“When I hear youth suicides among my people, I feel very sad and like to say to them…you have a choice to live


Kevin HallTHUNDER BAY – Aboriginal Now – One of the issues facing many Aboriginal communities is that of youth suicide. Sadly, many young Aboriginal young people take their own lives. The causes are often depression, and feeling that life is just not worth living. It is a message that many in both the Aboriginal community and beyond would like to address with a message of hope.

This is a story about a young man from the Attawapiskat First Nation and how he faced life, and the decisions he made. It illustrates the importance in the community within the families toward education, and toward building for the future. Maybe it demonstrates why youth in Attawapiskat fought so long, and so hard for a school?

On March 17th, it will mark the thirteenth anniversary of Kevin Hall’s birthday since the young man passed away.

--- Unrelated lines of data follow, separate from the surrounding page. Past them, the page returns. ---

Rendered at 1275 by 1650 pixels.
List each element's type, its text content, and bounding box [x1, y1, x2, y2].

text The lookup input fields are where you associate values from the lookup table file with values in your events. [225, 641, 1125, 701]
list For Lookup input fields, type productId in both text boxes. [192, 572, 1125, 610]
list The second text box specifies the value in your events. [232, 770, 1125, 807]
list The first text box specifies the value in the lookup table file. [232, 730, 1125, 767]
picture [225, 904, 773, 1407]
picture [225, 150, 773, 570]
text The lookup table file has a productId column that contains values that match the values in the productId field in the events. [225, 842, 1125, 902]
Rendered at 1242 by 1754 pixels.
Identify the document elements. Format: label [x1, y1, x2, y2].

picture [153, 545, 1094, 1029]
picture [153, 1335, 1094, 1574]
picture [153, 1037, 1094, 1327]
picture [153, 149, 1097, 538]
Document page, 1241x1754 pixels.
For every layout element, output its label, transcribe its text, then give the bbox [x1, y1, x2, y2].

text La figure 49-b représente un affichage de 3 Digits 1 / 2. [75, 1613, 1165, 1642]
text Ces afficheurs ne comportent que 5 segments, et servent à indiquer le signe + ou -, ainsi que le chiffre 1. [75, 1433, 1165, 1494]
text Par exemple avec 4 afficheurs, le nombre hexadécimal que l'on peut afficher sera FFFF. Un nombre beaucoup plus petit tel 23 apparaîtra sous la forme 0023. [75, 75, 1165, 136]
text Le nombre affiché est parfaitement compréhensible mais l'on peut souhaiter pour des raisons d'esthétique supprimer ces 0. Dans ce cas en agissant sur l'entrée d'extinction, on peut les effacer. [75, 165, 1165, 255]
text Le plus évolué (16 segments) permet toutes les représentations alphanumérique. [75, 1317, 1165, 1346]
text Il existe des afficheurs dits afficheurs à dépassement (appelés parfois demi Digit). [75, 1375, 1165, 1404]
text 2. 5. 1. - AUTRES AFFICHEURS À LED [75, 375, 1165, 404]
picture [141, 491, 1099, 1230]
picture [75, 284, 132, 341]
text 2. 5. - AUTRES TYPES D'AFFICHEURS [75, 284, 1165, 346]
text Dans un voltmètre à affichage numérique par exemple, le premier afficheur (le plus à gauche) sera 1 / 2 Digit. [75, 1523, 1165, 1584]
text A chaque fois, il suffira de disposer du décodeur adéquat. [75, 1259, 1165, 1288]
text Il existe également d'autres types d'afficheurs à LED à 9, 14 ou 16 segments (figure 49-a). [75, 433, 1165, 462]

Kevin was only 26 years of age when Hodgkin’s Lymphoma took his life. “My late son’s birthday is March 17th, on St. Patrick’s Day, he would be 39,” shares Theresa Okimaw-Hall, his mom. “He passed away on June 20th at the age of twenty-six leaving behind his wife Rachel, and his daughter, Lexus, along with his sister Lynn, mom and Elwood Hall, Kevin’s dad, along with his cousins, uncles, aunts, and his in-laws, the Kennedy family”.

Kevin’s story is one of a young man, who facing his death, chose to live his life to the fullest.

Kevin was diagnosed with Hodgkin’s Lymphoma at the age of 22. Upon finding out he had this disease he wanted to quit university. Kevin was attending Laurentian University.

Theresa shares, “I said to him more than ever Kevin you will need to concentrate on your studies to take your mind of your illness. That is what he did and he completed his honour’s degree with honours”.

“Secondly, I said, One day Lexus will remember what you have accomplished even though you were ill and will follow your path of studies”.

“Kevin was also a defenseman with the Golden Bears hockey team from Timmins. His coach was Ken Sullivan, his lead player was Steve Sullivan both of Timmins. When Kevin was informed he was terminally ill in June 1998, he opted to take alternative therapy in Ottawa. In order to finance the therapy, I appealed to the public to help finance his treatments”.

“His coach organized a game in Timmins and also did a silent auction. Even his team donated their allowances. That one evening when the Golden Bears played in Timmins against the Espanola Eagles, it was a packed arena with standing room only”.

“As Kevin’s Mother I was asked to drop the puck in at the beginning of the game. I will never forget the generosity of the people, his team players and his coaches”.

Kevin’s battle against Hodgkin’s Lymphoma was one that the young man could not win. Theresa says, “Kevin had a daughter and a wife and wanted to live for them but could not as the disease eventually took his life. Although it has been 13 years since his passing, my memories of him are still fresh and I miss him very much”.

“When I hear youth suicides among my people, I feel very sad and like to say to them…you have a choice to live, while people like Kevin did not have a choice. Please reach out to people when feeling desperation. This I would like to dedicate in memory of Kevin, my precious son”.

Theresa Okimaw-Hall plans to establish a scholarship in Kevin’s memory, which will be finalized with the legal process; and hopes that the message of his determination to fight for life can serve as an inspiration to people everywhere who are fighting depression.